Now that you have the story from the wolf’s point of view, it is really up to you to decide whether you should still hold him accountable or not. Powerful narration can influence the way we sympathise with different characters. It can make or break a hero and make us question our loyalty towards the protagonist. In case you haven’t noticed, this account of the wolf is more humorous and engaging. Who knew a change in perspective would bring about such a tremendous difference?  

CINDERELLA

Cinderella — the poor orphaned girl with a wicked stepmother and cunning step-sisters. Cindy toiled day and night, and by the time she finished all her chores, she was covered in cinders (hence the name Cinderella). We know all about the glass slipper, the stroke of midnight and the happily ever after. 

Well, brace yourself for some shocking revelations. The infamous stepmother is here to share her experience of living with Cindy, “OF COURSE you think Cinderella was the sweetest belle of the ball. You don't know the other side of the story. Well, let me tell you...”

“One day, a letter arrived, it was an invitation to the king's ball, and the prince would surely fall in love with one of my darlings. Then they would marry, live in a beautiful castle, and one day be king and queen of all the land! "Oh, Stepmother, I want to go too!" said Cindy. "Once upon a time, a girl and a Prince …” Then - just like that - Cindy lost her voice. Imagine it had to be from all that storytelling.    

Well, what could I do? I told Cindy she had to stay at home for her health. She cried, of course. Still, a ball was no place for a poorly girl. She needed rest.  Sometimes, it’s hard being a stepmother.”     

— An excerpt from Seriously, Cinderella Is SO Annoying!
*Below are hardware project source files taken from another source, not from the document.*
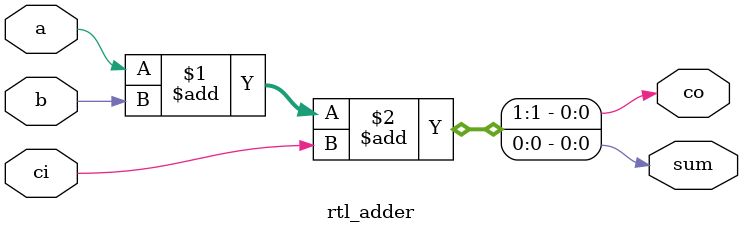
<source format=sv>
module rtl_adder
(
    input logic     a, b, ci,
    output logic    sum, co
);

    assign {co, sum} = a + b + ci;

endmodule

</source>
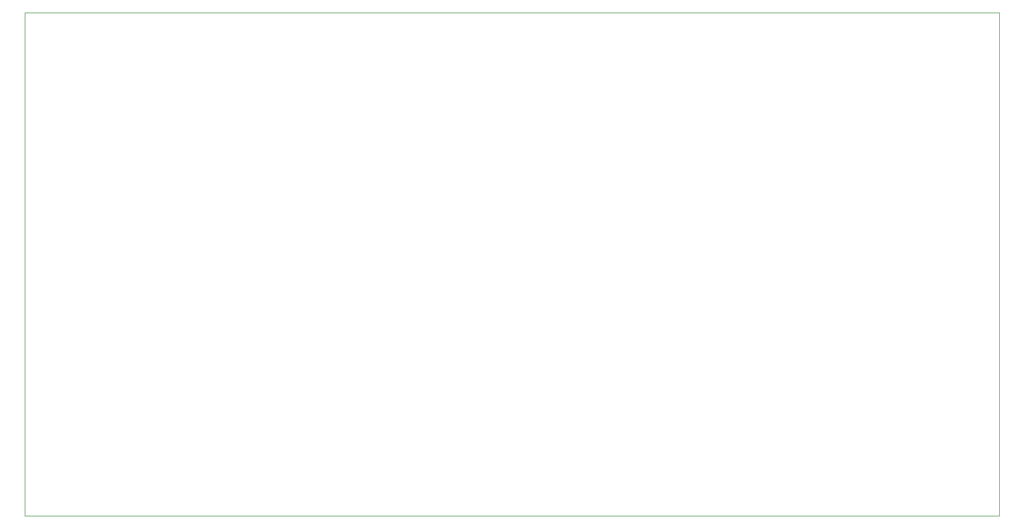
<source format=gbr>
G04 #@! TF.GenerationSoftware,KiCad,Pcbnew,(5.1.5)-3*
G04 #@! TF.CreationDate,2020-11-10T19:03:26-08:00*
G04 #@! TF.ProjectId,quickfeather-expansion-board-duo,71756963-6b66-4656-9174-6865722d6578,rev?*
G04 #@! TF.SameCoordinates,Original*
G04 #@! TF.FileFunction,Profile,NP*
%FSLAX46Y46*%
G04 Gerber Fmt 4.6, Leading zero omitted, Abs format (unit mm)*
G04 Created by KiCad (PCBNEW (5.1.5)-3) date 2020-11-10 19:03:26*
%MOMM*%
%LPD*%
G04 APERTURE LIST*
%ADD10C,0.100000*%
G04 APERTURE END LIST*
D10*
X190500000Y-35560000D02*
X190500000Y-113030000D01*
X40640000Y-35560000D02*
X190500000Y-35560000D01*
X40640000Y-113030000D02*
X40640000Y-35560000D01*
X190500000Y-113030000D02*
X40640000Y-113030000D01*
M02*

</source>
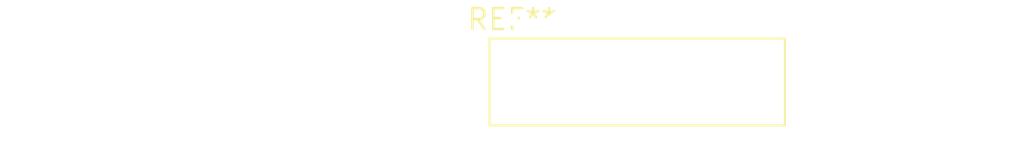
<source format=kicad_pcb>
(kicad_pcb (version 20240108) (generator pcbnew)

  (general
    (thickness 1.6)
  )

  (paper "A4")
  (layers
    (0 "F.Cu" signal)
    (31 "B.Cu" signal)
    (32 "B.Adhes" user "B.Adhesive")
    (33 "F.Adhes" user "F.Adhesive")
    (34 "B.Paste" user)
    (35 "F.Paste" user)
    (36 "B.SilkS" user "B.Silkscreen")
    (37 "F.SilkS" user "F.Silkscreen")
    (38 "B.Mask" user)
    (39 "F.Mask" user)
    (40 "Dwgs.User" user "User.Drawings")
    (41 "Cmts.User" user "User.Comments")
    (42 "Eco1.User" user "User.Eco1")
    (43 "Eco2.User" user "User.Eco2")
    (44 "Edge.Cuts" user)
    (45 "Margin" user)
    (46 "B.CrtYd" user "B.Courtyard")
    (47 "F.CrtYd" user "F.Courtyard")
    (48 "B.Fab" user)
    (49 "F.Fab" user)
    (50 "User.1" user)
    (51 "User.2" user)
    (52 "User.3" user)
    (53 "User.4" user)
    (54 "User.5" user)
    (55 "User.6" user)
    (56 "User.7" user)
    (57 "User.8" user)
    (58 "User.9" user)
  )

  (setup
    (pad_to_mask_clearance 0)
    (pcbplotparams
      (layerselection 0x00010fc_ffffffff)
      (plot_on_all_layers_selection 0x0000000_00000000)
      (disableapertmacros false)
      (usegerberextensions false)
      (usegerberattributes false)
      (usegerberadvancedattributes false)
      (creategerberjobfile false)
      (dashed_line_dash_ratio 12.000000)
      (dashed_line_gap_ratio 3.000000)
      (svgprecision 4)
      (plotframeref false)
      (viasonmask false)
      (mode 1)
      (useauxorigin false)
      (hpglpennumber 1)
      (hpglpenspeed 20)
      (hpglpendiameter 15.000000)
      (dxfpolygonmode false)
      (dxfimperialunits false)
      (dxfusepcbnewfont false)
      (psnegative false)
      (psa4output false)
      (plotreference false)
      (plotvalue false)
      (plotinvisibletext false)
      (sketchpadsonfab false)
      (subtractmaskfromsilk false)
      (outputformat 1)
      (mirror false)
      (drillshape 1)
      (scaleselection 1)
      (outputdirectory "")
    )
  )

  (net 0 "")

  (footprint "Samtec_HLE-107-02-xx-DV-PE-LC_2x07_P2.54mm_Horizontal" (layer "F.Cu") (at 0 0))

)

</source>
The Story of Cinderella As Told by the Wicked Stepmother by Trisha Speed Shaskan

See how a change in perspective can plant seeds of doubt in the reader’s mind and influence our thought process? How would other stories change if they were told from another perspective?  
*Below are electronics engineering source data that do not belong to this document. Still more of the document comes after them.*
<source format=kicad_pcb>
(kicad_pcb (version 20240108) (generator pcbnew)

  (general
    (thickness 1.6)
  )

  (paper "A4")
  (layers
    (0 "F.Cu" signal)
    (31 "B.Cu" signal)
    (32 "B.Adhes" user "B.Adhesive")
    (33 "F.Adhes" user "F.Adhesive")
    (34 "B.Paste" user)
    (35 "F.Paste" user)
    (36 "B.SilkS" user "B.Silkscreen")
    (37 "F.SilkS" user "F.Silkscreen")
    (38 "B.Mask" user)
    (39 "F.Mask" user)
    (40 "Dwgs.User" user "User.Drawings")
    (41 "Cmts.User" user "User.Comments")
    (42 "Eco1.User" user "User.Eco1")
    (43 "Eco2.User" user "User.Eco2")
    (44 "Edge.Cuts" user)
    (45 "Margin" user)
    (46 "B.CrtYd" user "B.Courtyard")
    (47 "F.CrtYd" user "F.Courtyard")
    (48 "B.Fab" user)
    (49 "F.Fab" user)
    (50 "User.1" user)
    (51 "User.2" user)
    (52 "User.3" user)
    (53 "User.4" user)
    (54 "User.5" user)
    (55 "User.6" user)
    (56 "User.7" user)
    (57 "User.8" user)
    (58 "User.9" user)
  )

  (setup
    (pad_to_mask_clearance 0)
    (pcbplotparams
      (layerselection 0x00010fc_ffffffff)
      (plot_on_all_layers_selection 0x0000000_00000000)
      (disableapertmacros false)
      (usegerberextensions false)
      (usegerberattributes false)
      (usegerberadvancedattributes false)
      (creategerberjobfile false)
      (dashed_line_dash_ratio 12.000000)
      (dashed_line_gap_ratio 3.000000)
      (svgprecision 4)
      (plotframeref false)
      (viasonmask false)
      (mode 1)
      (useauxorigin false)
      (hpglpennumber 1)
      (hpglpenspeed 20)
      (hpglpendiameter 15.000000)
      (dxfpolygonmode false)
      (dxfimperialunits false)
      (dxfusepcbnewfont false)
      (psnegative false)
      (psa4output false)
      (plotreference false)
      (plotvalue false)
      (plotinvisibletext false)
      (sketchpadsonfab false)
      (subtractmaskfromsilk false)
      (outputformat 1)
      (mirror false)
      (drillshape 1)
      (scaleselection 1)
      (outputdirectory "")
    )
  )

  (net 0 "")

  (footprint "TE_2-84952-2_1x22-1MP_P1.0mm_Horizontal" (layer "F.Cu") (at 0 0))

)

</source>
Story from the point of view of an inanimate object:

 “It is a narrow mind which cannot look at a subject from various points of view.” ― George Eliot.

If asked to write a story based on the given topic — Going to the dentist— we are inclined to choose the dentist or the child visiting the dentist to recount the story. This time, we are going to do it differently. The dental chair is our narrator:

If you think that being a dental chair is boring, I hate to break it to you; it is the best job ever!  Who else has the luxury of having hundreds of hapless children holding on to them for their dear lives? I do! Out of all the little brats who visit me regularly, Tommy is my favourite because he is hilarious. Last week, as usual, little Tommy had an appointment with Mr John, the dentist. Halfway through the tooth extraction, Mr John went to use the restroom. “Don’t close your mouth Tommy; I will be right back,” said Mr John. Tommy, who was already traumatised by this whole experience, wasted no time and fled the scene. It took an entourage of nurses, doctors and Tommy’s parents to bring him back. I couldn’t control myself; I laughed my lungs out.

Oh, poor Tommy! It seems like Mr Dental Chair is enjoying himself. 

Are you tempted to write your version of a classic story, or any other story for that matter, from a unique point of view? Well, do it! It would be fun. We hope that we opened up a whole new world for you. How was the magic carpet ride?